[TEXT BLOCK]:

I tried to get up at the first ending, but the boss made me set for the final 30 minutes of the movie. This movie needed an intermission. it was exhausting. My sleep rater place this movie second to part two.


----------



## BobMurdoch (Apr 24, 2002)

I had purposely avoided watching both Fellowship and The Two Towers (I know.... the willpower). I bought the extended versions of both.

Yesterday morning I started watching Fellowship. Then The Two Towers. And then I caught the 9:30 PM show last night.

I'm a twitching mass of goo right now, but wow. THAT is how you do it. Now I get to play with all the extra features on the first two movies' DVDs. Great film, and the third was the best of the three thanks to the massive battles, plot twists, and heroism.

The only pacing problem was the 20 minute epilogue which dragged a little long. Otherwise, a GREAT trilogy that people will still be raving about 25 years from now. BTW, according to Variety's email in my inbox, it has already passed $220 million domestic, so look for this one to be the first to break a Billion worldwide since Titanic came out. I guess their $300 million gamble turned out OK.


----------



## CoriBright (May 30, 2002)

Bob I'd just like to say I agree with every word...

Our extended DVDs arrived on Christmas Eve, we spent Christmas Day watching both.... and then went to the 12.15pm showing on the Friday.....

I'm just angry the Academy never sees fit to class science fiction and fantasy in the same category as drama. But it certainly outranks Star Wars in my opinion and probably just below in my husband's opinion (there are some who will never be swayed!) Now just how long will we have to wait for the extended ROTK on DVD.... sigh! However many months it is, it will be TOO long.


----------



## jrjcd (Apr 23, 2002)

personally, i would hope that the academy might see fit to award a special oscar to jackson for his singular achievement-not to be beaton with a wet noodle here, but unfortunately, there were a few movies in 2003 that i would consider better films if put up to ROTK as a stand alone(mystic river, cold mountain, and seabiscuit come to mind), but getting an award for the whole effort would be appropriate, i think...

Some entries
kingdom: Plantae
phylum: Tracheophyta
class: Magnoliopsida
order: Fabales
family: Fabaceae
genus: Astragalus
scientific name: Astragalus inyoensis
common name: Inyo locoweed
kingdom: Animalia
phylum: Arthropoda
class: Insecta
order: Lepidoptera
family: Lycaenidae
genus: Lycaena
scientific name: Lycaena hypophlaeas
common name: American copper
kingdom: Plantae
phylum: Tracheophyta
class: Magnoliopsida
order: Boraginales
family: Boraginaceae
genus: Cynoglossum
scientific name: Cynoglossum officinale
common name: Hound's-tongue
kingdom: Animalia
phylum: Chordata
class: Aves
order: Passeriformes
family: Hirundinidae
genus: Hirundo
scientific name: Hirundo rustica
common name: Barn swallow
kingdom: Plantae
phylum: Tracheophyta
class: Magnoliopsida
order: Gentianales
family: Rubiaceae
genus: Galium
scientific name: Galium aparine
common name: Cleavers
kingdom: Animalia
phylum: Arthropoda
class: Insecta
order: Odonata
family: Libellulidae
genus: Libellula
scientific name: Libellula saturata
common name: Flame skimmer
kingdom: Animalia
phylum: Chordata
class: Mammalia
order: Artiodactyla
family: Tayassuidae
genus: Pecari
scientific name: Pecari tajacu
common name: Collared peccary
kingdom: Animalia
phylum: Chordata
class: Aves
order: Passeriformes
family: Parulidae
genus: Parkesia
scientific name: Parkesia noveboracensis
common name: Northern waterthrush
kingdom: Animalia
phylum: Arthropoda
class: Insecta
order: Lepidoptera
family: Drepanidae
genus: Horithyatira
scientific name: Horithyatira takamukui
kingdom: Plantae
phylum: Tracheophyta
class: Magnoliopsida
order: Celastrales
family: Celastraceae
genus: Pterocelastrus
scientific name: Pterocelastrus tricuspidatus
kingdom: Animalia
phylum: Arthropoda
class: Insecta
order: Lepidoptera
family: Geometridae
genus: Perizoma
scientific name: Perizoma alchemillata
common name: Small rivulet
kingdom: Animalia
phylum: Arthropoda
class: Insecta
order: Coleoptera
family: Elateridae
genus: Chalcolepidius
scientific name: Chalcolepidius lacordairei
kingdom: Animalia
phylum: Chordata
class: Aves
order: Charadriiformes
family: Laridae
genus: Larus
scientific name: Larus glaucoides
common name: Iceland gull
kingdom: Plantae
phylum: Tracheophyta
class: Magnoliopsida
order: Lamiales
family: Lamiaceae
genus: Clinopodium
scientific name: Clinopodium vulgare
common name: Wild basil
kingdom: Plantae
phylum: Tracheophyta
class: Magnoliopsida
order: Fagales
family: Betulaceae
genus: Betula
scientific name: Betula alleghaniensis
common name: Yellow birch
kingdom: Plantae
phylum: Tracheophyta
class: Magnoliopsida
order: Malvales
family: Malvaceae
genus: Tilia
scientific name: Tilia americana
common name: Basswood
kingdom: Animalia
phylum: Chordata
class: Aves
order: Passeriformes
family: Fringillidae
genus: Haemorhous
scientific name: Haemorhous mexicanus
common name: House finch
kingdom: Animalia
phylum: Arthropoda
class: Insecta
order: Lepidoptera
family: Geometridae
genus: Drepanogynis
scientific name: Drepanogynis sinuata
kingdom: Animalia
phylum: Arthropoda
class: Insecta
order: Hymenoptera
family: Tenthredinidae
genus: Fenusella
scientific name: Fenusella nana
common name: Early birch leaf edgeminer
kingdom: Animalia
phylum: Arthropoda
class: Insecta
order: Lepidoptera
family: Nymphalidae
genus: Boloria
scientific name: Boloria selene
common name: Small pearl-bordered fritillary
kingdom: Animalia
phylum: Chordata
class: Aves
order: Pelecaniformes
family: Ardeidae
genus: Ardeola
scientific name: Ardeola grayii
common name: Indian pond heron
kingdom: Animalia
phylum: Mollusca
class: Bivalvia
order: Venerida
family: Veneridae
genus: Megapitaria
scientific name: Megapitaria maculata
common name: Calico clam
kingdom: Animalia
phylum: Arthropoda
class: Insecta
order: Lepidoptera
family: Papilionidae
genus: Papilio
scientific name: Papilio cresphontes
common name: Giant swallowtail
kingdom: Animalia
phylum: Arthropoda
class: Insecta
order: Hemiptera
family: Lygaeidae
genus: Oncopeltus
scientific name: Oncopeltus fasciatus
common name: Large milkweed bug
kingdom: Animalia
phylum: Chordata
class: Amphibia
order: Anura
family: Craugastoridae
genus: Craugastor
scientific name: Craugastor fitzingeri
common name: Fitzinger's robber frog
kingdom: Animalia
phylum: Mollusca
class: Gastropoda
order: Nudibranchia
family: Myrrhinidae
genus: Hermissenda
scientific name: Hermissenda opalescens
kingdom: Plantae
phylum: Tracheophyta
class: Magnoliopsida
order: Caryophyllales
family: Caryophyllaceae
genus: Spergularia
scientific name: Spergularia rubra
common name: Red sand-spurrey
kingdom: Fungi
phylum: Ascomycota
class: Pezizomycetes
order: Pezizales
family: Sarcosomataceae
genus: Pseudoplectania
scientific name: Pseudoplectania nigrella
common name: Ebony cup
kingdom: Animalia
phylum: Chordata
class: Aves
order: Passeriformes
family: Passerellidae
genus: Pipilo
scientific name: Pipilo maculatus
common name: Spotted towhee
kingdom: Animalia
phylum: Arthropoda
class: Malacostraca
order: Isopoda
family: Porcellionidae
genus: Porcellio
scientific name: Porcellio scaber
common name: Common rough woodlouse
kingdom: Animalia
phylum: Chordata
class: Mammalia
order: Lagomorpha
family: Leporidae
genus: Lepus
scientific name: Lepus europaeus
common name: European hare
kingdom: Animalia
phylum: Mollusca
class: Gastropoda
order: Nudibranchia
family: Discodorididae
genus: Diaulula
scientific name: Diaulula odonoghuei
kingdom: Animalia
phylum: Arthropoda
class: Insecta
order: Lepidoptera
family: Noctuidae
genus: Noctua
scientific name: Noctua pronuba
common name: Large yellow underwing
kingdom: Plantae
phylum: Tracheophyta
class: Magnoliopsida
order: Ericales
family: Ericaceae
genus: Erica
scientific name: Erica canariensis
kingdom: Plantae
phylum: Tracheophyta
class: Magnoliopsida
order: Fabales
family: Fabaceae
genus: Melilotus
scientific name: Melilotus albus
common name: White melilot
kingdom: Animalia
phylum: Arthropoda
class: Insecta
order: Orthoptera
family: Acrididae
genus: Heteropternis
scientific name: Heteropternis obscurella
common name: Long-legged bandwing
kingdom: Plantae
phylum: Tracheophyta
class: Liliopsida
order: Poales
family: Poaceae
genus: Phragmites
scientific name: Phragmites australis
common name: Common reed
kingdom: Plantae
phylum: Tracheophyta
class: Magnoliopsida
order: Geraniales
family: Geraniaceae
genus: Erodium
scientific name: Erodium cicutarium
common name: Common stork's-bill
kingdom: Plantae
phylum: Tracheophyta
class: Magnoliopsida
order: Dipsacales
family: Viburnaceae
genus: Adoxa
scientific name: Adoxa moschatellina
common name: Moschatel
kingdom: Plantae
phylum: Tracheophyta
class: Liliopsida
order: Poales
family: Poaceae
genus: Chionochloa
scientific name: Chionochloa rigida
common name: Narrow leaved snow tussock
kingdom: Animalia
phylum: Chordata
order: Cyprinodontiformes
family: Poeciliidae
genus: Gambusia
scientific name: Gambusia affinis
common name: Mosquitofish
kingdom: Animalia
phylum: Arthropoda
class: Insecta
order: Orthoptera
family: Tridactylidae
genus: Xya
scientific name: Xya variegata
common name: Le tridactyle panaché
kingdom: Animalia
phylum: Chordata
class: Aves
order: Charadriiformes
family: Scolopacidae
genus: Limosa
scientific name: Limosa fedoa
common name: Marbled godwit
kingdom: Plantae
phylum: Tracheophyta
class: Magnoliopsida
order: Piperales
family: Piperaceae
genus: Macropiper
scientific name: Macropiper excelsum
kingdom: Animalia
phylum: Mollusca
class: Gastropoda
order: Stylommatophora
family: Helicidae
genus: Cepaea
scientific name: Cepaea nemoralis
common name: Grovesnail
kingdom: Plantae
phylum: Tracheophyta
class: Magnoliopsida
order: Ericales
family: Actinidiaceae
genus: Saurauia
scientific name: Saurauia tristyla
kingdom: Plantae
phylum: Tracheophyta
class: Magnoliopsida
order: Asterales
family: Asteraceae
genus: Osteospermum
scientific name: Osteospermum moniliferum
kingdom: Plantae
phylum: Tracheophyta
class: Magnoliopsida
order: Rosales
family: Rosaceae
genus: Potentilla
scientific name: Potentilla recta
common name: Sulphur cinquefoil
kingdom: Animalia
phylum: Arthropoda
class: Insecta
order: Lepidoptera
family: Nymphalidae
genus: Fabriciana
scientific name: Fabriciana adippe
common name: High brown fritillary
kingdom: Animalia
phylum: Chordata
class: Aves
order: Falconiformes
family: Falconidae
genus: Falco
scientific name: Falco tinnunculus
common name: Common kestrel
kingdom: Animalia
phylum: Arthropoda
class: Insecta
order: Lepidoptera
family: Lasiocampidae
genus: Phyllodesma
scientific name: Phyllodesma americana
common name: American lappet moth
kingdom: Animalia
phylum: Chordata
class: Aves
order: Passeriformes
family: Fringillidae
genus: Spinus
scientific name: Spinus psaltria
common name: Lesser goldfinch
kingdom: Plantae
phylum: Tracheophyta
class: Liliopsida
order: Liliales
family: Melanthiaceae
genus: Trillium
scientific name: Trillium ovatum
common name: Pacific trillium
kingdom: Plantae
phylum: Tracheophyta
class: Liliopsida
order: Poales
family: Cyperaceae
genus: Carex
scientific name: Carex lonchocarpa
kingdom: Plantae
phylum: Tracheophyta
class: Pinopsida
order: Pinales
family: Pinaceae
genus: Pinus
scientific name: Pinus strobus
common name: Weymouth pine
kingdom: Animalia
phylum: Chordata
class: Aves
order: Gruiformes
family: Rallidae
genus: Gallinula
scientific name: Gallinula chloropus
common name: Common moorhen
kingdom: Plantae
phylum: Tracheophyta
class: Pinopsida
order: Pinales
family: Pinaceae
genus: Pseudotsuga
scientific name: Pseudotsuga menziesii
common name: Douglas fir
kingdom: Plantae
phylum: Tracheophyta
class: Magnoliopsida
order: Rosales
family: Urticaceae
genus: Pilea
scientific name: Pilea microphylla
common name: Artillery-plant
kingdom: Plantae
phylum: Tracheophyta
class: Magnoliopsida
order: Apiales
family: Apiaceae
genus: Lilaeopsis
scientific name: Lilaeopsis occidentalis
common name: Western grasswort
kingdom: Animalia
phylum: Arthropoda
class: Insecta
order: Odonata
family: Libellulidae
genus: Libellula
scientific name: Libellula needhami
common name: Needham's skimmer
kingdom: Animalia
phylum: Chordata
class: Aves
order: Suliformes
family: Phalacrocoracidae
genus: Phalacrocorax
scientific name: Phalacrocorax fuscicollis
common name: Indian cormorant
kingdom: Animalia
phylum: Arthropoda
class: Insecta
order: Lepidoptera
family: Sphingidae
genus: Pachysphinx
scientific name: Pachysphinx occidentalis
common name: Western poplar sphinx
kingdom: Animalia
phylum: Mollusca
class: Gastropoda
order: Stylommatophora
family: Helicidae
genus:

[STATED GOAL 1]:
List the usernames of everyone who posts in the thread.
[STATED GOAL 2]:
Copy verbatim the portion of the entries that begins with the line containing "family: Veneridae" and ends with the line containing "common name: Large yellow underwing", including both of those lines.
The thread and the entries are separate, unrelated material.

[EXERCISE RESPONSE 1]:
BobMurdoch, CoriBright, jrjcd

[EXERCISE RESPONSE 2]:
family: Veneridae
genus: Megapitaria
scientific name: Megapitaria maculata
common name: Calico clam
kingdom: Animalia
phylum: Arthropoda
class: Insecta
order: Lepidoptera
family: Papilionidae
genus: Papilio
scientific name: Papilio cresphontes
common name: Giant swallowtail
kingdom: Animalia
phylum: Arthropoda
class: Insecta
order: Hemiptera
family: Lygaeidae
genus: Oncopeltus
scientific name: Oncopeltus fasciatus
common name: Large milkweed bug
kingdom: Animalia
phylum: Chordata
class: Amphibia
order: Anura
family: Craugastoridae
genus: Craugastor
scientific name: Craugastor fitzingeri
common name: Fitzinger's robber frog
kingdom: Animalia
phylum: Mollusca
class: Gastropoda
order: Nudibranchia
family: Myrrhinidae
genus: Hermissenda
scientific name: Hermissenda opalescens
kingdom: Plantae
phylum: Tracheophyta
class: Magnoliopsida
order: Caryophyllales
family: Caryophyllaceae
genus: Spergularia
scientific name: Spergularia rubra
common name: Red sand-spurrey
kingdom: Fungi
phylum: Ascomycota
class: Pezizomycetes
order: Pezizales
family: Sarcosomataceae
genus: Pseudoplectania
scientific name: Pseudoplectania nigrella
common name: Ebony cup
kingdom: Animalia
phylum: Chordata
class: Aves
order: Passeriformes
family: Passerellidae
genus: Pipilo
scientific name: Pipilo maculatus
common name: Spotted towhee
kingdom: Animalia
phylum: Arthropoda
class: Malacostraca
order: Isopoda
family: Porcellionidae
genus: Porcellio
scientific name: Porcellio scaber
common name: Common rough woodlouse
kingdom: Animalia
phylum: Chordata
class: Mammalia
order: Lagomorpha
family: Leporidae
genus: Lepus
scientific name: Lepus europaeus
common name: European hare
kingdom: Animalia
phylum: Mollusca
class: Gastropoda
order: Nudibranchia
family: Discodorididae
genus: Diaulula
scientific name: Diaulula odonoghuei
kingdom: Animalia
phylum: Arthropoda
class: Insecta
order: Lepidoptera
family: Noctuidae
genus: Noctua
scientific name: Noctua pronuba
common name: Large yellow underwing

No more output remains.